START Information given

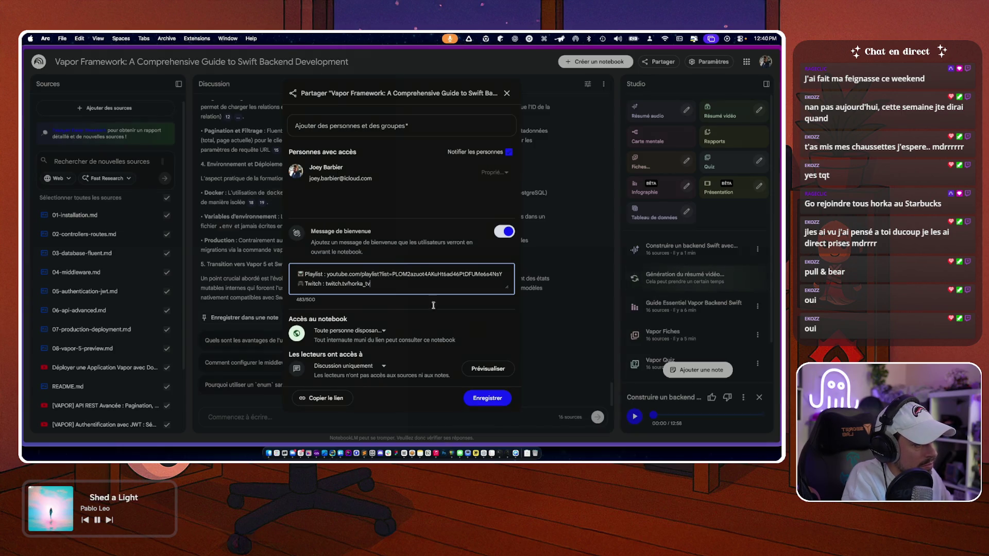
{"action": "left_click", "coordinate": [469, 397]}
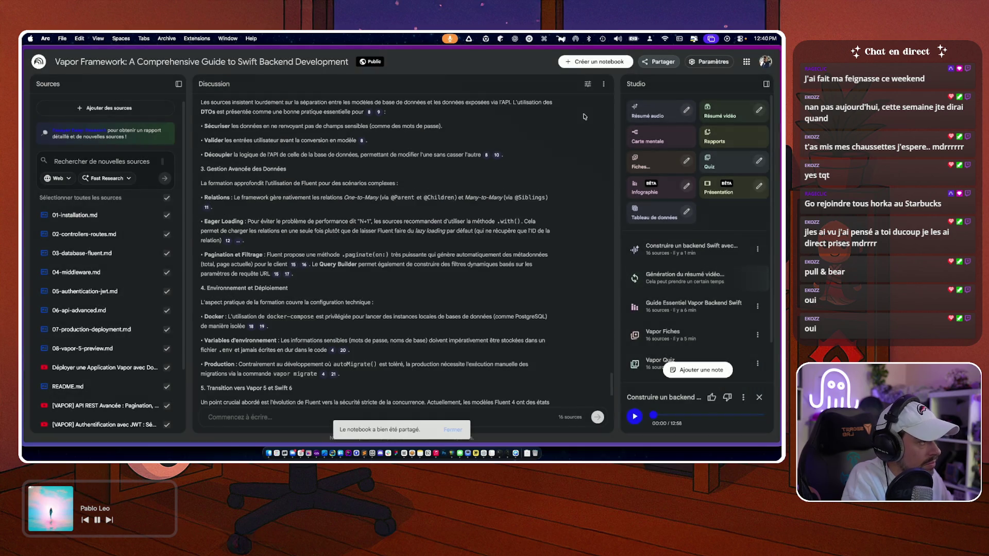
- Reload the Vapor notebook and delete its entire chat discussion history
{"action": "scroll", "coordinate": [226, 339], "scroll_direction": "down", "scroll_amount": 5}
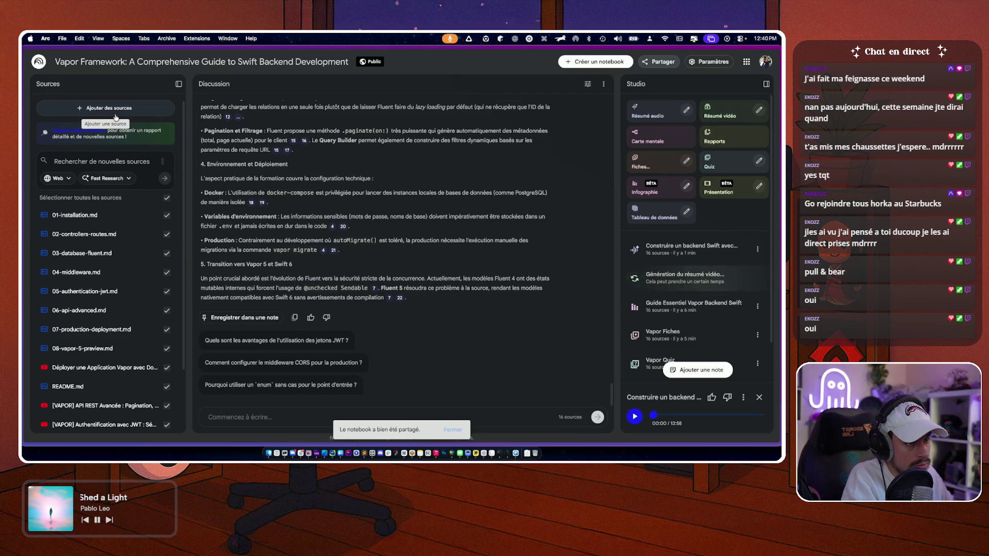
{"action": "key", "text": "super+r"}
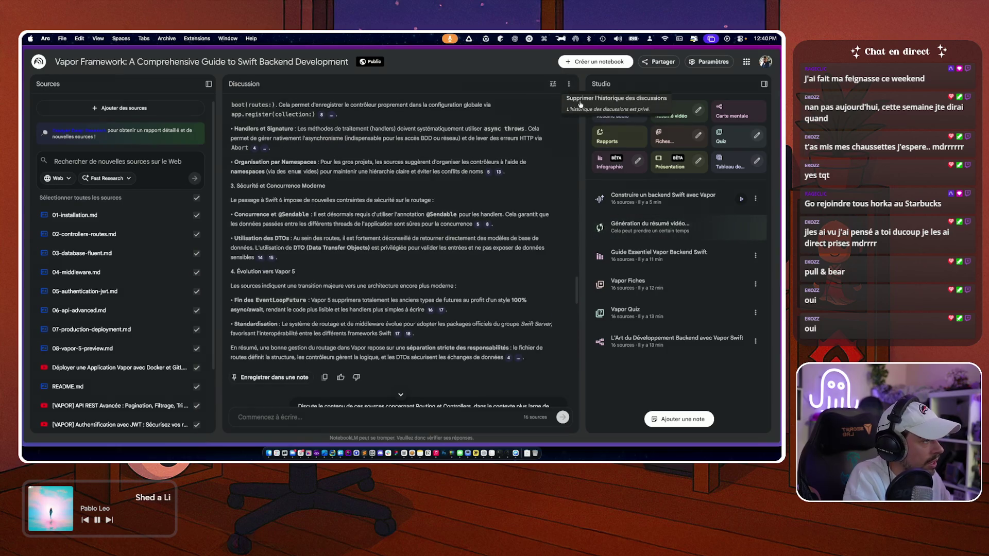
{"action": "left_click", "coordinate": [581, 103]}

END Information given

Across all the records, find the lines containing the word "action" and reproduce each one.

{"action": "left_click", "coordinate": [469, 397]}
{"action": "scroll", "coordinate": [226, 339], "scroll_direction": "down", "scroll_amount": 5}
{"action": "key", "text": "super+r"}
{"action": "left_click", "coordinate": [581, 103]}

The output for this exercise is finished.